The ILS algorithm was created based on the general definition of a cluster and the quality of a clustering result. ILS offers users a way to optimize hyper-parameters, such as number of clusters. Although using ILS to perform clustering was not the intended purpose, its clustering performance is considerably more successful compare to some popular mehtods. ILS is an ideal method for guiding feature selection and use in maaterials informatics.
Why ILS? ILS does not require the input of the number of clusters or a threshold separation of any points from the outset. ILS is consistently able to identify the correct number, size, and type of clusters, regardless of the complexity of the distribution of points(including the null case and chain problem)
from ILS_class import ILS
import numpy as np
from sklearn.datasets import *
X, y = make_blobs(n_samples = 500, centers= 4, n_features=2,random_state=185) # create dataset
ils = ILS(n_clusters=4, min_cluster_size = 50) # initialise ILS object
ils.fit(X) # run ILS algorithm
ils.plot_labels() # plots the fitted dataset X, different colors indicates different clusters (only applicable on datasets with 2 features)

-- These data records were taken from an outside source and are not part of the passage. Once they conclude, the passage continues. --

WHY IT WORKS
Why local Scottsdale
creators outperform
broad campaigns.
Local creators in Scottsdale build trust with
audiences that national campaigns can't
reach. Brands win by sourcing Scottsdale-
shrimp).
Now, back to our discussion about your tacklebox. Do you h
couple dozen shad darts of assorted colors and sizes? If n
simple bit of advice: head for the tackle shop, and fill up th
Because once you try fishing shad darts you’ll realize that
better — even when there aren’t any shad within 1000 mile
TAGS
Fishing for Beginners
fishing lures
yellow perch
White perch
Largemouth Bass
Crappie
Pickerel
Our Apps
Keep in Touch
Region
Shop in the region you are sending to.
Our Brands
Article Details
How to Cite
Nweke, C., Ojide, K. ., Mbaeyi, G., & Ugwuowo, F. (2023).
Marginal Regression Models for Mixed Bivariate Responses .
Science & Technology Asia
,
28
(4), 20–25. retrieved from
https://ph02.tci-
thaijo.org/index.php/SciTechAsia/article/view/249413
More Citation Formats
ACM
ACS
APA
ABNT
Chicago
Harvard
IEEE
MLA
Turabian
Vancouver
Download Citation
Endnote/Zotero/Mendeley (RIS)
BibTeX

ils.coloured_rmin() # plots the RMin plot
print(ils.labels) # cluster labels of each sample point
- Step 1: initialization Initialize one labeled point and applying ILS to obtain the ordered minimum distance Rmin(i) plot
- Step 2: cluster extraction The number of clusters can then be automatically extracted by identifying the peaks (due to density drops between clusters) to divide the plot into n regions
- Step 3: interative relabling One point relabeled in each region (preferably at the minima) to run ILS again to obtain a fully labeled data set with n clusters defined
- min_cluster_size
This value should be a underestimate of the minimum cluster size. Excessively small values will lead to poor performance
- n_clusters (default is not required)
Optional parameter that specifies the number of cluster to be found. There is no guarentee that the algorithm will find them. If the user is certain of the number of clusters they should specify the number and also lower the significance parameter mentioned below
- significance (default = 2.56)
The significance is the number of standard deviations a potential segmentation point should exceed the mean of its surroundings.
If the user wants to specify segmentation manually then they can use the manual segmentation function.

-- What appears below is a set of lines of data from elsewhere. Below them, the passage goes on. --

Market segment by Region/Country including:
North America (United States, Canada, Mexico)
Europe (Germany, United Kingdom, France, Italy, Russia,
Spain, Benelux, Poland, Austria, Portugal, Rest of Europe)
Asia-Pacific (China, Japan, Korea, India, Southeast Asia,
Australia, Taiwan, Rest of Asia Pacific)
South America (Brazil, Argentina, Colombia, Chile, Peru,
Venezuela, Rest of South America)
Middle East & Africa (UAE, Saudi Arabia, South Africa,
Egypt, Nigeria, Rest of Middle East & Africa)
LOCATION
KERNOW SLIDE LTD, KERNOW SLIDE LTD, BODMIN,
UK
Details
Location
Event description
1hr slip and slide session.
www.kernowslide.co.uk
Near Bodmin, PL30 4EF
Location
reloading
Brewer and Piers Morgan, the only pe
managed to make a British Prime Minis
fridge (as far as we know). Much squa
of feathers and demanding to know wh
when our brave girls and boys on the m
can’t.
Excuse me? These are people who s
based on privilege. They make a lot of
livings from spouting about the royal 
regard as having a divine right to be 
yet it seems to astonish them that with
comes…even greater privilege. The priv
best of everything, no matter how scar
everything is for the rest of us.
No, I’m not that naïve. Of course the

- View the rmin plot to identify regions to segment
ils = ILS().initial_spread(X)
ils.plot_rmin()
- Once the user has seen the plot he passes in the indexs (x1, x2, x3, ...) this will split the desired segments
ils.manual_segmentation([x1, x2, x3])
ils.plot_labels()
To view examples of this see Testing/ILS_tests_plots.ipynb notebook
If the user already has some labelled points then they can perform the spreading once with ILS.label_sprd_semi_sup(labelled_points, unlabelled_points).
An example is shown in Testing/ILS_tests_plots.ipynb
If the user is not satisfied with the clustering they can change the parameters they initially passed and perform the clustering again without having to perform the initial spreading step
- Identifying quality of clustering.
Firstly given a suggested clustering the user may have, it is better to use the ILS_Evaluation Class to check the quality of a given clustering. See ILS_Evaluation Section.

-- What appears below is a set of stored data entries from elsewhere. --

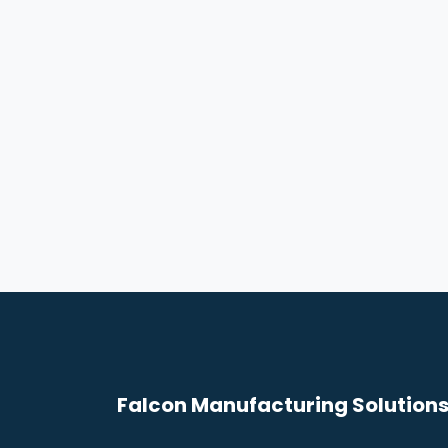
Falcon Manufacturing Solutions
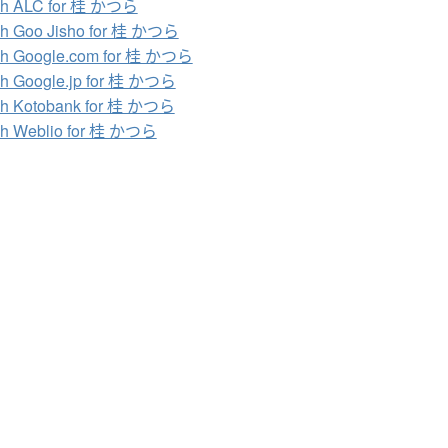
ch ALC for 桂 かつら
ch Goo Jisho for 桂 かつら
ch Google.com for 桂 かつら
h Google.jp for 桂 かつら
ch Kotobank for 桂 かつら
ch Weblio for 桂 かつら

The performance of the clustering can be identified from the colouring of distance plot where the colour corresponds to which cluster it belongs to. A good clustering result will see a small amount of colour mixing.
Good clustering
Poor Clustering
- Large differences in cluster size
When the cluster size of a small cluster is significantly smaller than another cluster, approximately one tenth the size or less, the segmentation method may detect multiple clusters within large clusters.
If you believe the cluster are well seperated increase the significance level to around 3.4, ILS_object = ILS(significance = 3.4)
Or specify your desired segmentation, this is shown below.
- Low density cluster connected to high density cluster
In these cases the segmentation method may have correctly segmented the distance plot but the spreading has not performed well. (Need to add another git repository)
Note: The most subjective step is separating the peaks from the noise; add current peak finding method over here
The current weakness of ILS is the scaling with number of points (as opposed to number of dimensions). Since the ILS algorithm runs the iterative label spreading method twice (first run to generate labels and second run to check labeling results from the first run), the size of the dataset would affect the scaling of the algorithm.
Unit tests are implemented in this project for testing. It is to achieve a readable, maintainable, and trustworthy test set to evaluate the clustering result of ILS. The testing datasets covers low and high dimensional datasets, such as blobs, circles and moons. Also, it includes more complex artificial and real-world data sets which are higher dimensional. For visualization, Bokeh and Matplotlib are used for result evaluation for users.
After clustering, the result can be evaluated from re-coloured datasets and re-coloured Rmin plots. It is plotted by calling either coloured_rmin and .plot_labels or .rainbow_rmin.
- Functions: .coloured_rmin and .plot_labels supports users to evaluate results from dataset and Rmin coloured depending on different clusters.
- Function: .rainbow_rmin returns coloured clustering results and Rmin plots coloured by labelling sequences. In both plots, colours ranges with the labelling sequence from red to purple, which is helpful for users who are interested in what sequence each point of the dataset is plotted. In this way, users are supported to compare and evaluate the clustering results in a deeper way, in order to find most appropriate clustering algorithm。
However, there are also some limitations on the current plotting methods with Bokeh. For high dimensional datasets, for example three-dimensional datasets, there are limitations on the current plotting methods on representing the scatters in a more tridimensional way. It is expected in the future work that working out other plotting method than Bokeh to provide users a more intuitive to evaluate the clustering result.